Exercise task ▸
In the material below, copy out verbatim the lines from the one containing "family: Fringillidae" up to and including the one containing "genus: Luscinia".

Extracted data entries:
· · · · · · ·
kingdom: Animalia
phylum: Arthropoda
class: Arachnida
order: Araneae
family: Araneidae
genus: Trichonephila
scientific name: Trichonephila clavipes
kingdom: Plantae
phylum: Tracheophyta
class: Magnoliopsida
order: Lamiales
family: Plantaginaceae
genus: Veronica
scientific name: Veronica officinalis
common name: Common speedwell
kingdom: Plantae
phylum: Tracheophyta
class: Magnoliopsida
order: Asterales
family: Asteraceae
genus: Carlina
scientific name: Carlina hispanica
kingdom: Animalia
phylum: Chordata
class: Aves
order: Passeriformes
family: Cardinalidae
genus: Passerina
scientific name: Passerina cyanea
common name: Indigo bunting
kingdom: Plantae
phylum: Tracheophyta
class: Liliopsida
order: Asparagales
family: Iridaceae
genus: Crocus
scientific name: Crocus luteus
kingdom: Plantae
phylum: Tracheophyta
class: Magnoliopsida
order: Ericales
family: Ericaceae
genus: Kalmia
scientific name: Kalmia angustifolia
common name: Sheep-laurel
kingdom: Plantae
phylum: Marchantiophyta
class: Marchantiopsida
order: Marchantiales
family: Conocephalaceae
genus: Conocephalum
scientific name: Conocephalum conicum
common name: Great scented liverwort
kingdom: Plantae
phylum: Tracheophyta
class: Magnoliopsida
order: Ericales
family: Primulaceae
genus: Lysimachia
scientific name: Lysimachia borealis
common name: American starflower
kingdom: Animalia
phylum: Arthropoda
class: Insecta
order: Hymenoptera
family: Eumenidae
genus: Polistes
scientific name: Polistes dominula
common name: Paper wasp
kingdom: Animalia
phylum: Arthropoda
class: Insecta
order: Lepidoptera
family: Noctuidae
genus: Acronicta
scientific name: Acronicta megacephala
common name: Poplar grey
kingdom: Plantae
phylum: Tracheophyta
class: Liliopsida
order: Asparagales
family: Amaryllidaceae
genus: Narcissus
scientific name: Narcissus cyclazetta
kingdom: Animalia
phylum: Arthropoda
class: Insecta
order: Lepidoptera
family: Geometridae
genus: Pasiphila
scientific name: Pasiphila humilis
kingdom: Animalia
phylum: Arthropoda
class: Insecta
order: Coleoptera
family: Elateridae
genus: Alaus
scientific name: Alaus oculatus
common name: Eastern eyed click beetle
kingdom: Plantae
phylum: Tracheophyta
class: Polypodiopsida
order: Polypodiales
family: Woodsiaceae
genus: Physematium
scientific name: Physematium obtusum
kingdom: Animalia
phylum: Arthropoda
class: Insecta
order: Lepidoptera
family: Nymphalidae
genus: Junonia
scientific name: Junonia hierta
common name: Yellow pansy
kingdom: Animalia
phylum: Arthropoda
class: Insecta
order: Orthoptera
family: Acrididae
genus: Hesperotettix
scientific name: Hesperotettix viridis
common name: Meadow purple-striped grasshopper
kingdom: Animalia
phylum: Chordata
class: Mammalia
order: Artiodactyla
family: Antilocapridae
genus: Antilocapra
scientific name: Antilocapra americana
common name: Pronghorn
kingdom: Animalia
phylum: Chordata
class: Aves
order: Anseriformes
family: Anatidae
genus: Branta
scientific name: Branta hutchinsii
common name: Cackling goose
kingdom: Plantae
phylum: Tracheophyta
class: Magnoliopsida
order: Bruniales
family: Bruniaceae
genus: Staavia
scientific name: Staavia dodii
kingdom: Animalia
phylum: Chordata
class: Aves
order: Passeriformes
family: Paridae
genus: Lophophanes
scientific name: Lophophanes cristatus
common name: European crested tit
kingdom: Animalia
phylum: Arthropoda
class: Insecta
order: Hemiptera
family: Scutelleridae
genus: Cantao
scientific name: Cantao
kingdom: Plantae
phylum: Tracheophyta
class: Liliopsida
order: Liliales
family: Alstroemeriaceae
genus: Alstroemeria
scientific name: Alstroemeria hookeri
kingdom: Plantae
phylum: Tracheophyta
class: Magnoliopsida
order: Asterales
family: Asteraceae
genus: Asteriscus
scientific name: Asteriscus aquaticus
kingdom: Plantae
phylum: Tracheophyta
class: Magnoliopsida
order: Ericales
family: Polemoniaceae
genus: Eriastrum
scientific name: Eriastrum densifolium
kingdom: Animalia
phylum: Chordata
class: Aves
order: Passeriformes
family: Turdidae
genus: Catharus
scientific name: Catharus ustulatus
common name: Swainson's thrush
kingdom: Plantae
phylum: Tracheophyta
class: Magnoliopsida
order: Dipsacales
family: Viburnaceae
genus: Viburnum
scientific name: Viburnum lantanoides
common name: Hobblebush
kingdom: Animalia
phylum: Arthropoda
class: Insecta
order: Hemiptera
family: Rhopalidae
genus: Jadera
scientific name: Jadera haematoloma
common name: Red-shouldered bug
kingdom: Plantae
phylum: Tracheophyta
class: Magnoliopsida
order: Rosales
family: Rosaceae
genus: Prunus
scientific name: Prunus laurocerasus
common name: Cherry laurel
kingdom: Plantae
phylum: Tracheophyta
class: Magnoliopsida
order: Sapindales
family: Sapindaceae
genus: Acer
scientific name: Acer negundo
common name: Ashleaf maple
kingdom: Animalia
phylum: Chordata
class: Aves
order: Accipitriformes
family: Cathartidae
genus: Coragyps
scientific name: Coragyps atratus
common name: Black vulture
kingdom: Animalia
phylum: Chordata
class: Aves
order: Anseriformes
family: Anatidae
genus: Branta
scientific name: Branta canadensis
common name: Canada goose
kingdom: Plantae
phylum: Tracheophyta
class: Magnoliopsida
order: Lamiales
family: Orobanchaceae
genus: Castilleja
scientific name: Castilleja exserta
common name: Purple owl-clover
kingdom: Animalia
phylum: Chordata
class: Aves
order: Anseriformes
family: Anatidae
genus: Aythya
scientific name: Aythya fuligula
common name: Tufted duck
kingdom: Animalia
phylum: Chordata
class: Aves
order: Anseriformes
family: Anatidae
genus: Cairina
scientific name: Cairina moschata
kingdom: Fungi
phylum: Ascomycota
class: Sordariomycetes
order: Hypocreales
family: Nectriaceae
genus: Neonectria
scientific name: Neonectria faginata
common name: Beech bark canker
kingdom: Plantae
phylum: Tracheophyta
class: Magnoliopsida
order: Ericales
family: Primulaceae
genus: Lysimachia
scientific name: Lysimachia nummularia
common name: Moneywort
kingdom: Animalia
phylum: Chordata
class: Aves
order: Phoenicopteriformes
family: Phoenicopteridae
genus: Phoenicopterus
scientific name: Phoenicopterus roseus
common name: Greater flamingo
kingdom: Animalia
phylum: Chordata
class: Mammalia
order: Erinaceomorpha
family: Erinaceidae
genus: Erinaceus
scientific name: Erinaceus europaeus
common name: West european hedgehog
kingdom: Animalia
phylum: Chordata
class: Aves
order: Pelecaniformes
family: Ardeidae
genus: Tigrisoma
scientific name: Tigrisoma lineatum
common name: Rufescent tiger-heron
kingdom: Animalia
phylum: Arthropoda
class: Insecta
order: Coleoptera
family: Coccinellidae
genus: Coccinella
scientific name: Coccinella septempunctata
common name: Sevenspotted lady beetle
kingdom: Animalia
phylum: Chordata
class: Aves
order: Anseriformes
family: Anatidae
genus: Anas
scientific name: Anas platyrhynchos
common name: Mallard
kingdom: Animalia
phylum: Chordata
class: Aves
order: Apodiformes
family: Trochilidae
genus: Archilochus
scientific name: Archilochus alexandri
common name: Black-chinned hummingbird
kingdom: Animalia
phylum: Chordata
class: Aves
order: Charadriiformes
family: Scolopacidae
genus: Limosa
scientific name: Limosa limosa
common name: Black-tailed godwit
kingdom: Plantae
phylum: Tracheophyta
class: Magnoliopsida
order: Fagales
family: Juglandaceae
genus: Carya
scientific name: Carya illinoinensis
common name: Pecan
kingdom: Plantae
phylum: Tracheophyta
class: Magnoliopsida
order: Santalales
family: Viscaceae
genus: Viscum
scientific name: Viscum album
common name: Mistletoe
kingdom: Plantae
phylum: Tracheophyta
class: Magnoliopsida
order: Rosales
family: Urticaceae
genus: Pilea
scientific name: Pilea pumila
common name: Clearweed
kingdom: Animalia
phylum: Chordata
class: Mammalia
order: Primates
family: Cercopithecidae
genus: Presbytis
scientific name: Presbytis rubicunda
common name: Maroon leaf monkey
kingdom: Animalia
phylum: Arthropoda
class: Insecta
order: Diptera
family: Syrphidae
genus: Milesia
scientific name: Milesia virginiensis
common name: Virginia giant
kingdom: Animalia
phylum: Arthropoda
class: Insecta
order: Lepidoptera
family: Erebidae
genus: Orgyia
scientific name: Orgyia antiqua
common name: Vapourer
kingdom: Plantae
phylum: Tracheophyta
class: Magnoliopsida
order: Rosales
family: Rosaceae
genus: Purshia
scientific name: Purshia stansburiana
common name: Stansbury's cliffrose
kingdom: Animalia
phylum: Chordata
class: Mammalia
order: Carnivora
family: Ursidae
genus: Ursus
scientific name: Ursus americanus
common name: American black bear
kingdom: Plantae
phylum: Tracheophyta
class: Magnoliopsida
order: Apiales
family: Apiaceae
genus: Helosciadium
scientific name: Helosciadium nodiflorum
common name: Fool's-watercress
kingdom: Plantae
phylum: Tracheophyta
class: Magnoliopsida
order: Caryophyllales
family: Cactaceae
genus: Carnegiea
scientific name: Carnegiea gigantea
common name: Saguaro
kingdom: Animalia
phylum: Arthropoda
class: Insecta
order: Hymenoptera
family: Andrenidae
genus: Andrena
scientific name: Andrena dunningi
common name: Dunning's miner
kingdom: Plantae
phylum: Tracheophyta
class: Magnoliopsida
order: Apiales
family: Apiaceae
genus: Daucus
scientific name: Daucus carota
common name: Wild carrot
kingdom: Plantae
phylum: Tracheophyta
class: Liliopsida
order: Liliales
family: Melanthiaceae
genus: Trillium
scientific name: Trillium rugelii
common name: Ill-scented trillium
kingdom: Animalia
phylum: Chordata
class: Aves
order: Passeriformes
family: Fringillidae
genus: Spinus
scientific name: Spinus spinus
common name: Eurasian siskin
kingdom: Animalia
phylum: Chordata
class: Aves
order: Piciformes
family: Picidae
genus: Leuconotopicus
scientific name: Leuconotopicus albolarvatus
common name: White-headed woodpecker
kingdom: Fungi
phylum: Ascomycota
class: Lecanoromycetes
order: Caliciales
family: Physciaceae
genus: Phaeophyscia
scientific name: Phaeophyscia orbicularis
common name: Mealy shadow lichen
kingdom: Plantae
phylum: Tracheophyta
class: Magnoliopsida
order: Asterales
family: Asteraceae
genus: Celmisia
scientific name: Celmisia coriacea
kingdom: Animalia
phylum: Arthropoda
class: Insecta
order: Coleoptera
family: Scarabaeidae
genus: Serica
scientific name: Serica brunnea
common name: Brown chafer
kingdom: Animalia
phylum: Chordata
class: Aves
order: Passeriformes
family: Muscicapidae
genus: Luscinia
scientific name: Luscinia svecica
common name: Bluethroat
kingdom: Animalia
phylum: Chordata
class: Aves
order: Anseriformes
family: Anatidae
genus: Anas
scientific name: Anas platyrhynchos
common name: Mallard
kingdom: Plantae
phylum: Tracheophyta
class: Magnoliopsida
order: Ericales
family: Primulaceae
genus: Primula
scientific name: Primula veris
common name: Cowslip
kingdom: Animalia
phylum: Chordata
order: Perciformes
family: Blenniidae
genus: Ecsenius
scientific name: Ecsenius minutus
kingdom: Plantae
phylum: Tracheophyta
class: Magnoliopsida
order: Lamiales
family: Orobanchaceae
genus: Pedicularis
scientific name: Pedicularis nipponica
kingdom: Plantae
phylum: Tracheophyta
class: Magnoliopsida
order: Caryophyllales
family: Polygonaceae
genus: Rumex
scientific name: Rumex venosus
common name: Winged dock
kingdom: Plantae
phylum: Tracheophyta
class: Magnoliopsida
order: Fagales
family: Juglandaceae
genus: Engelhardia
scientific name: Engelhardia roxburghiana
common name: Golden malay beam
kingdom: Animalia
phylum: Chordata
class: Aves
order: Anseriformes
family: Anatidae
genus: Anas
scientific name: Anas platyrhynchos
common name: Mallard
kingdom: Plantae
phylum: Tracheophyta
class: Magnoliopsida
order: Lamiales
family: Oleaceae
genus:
· · · · · · ·
In response ▸
family: Fringillidae
genus: Spinus
scientific name: Spinus spinus
common name: Eurasian siskin
kingdom: Animalia
phylum: Chordata
class: Aves
order: Piciformes
family: Picidae
genus: Leuconotopicus
scientific name: Leuconotopicus albolarvatus
common name: White-headed woodpecker
kingdom: Fungi
phylum: Ascomycota
class: Lecanoromycetes
order: Caliciales
family: Physciaceae
genus: Phaeophyscia
scientific name: Phaeophyscia orbicularis
common name: Mealy shadow lichen
kingdom: Plantae
phylum: Tracheophyta
class: Magnoliopsida
order: Asterales
family: Asteraceae
genus: Celmisia
scientific name: Celmisia coriacea
kingdom: Animalia
phylum: Arthropoda
class: Insecta
order: Coleoptera
family: Scarabaeidae
genus: Serica
scientific name: Serica brunnea
common name: Brown chafer
kingdom: Animalia
phylum: Chordata
class: Aves
order: Passeriformes
family: Muscicapidae
genus: Luscinia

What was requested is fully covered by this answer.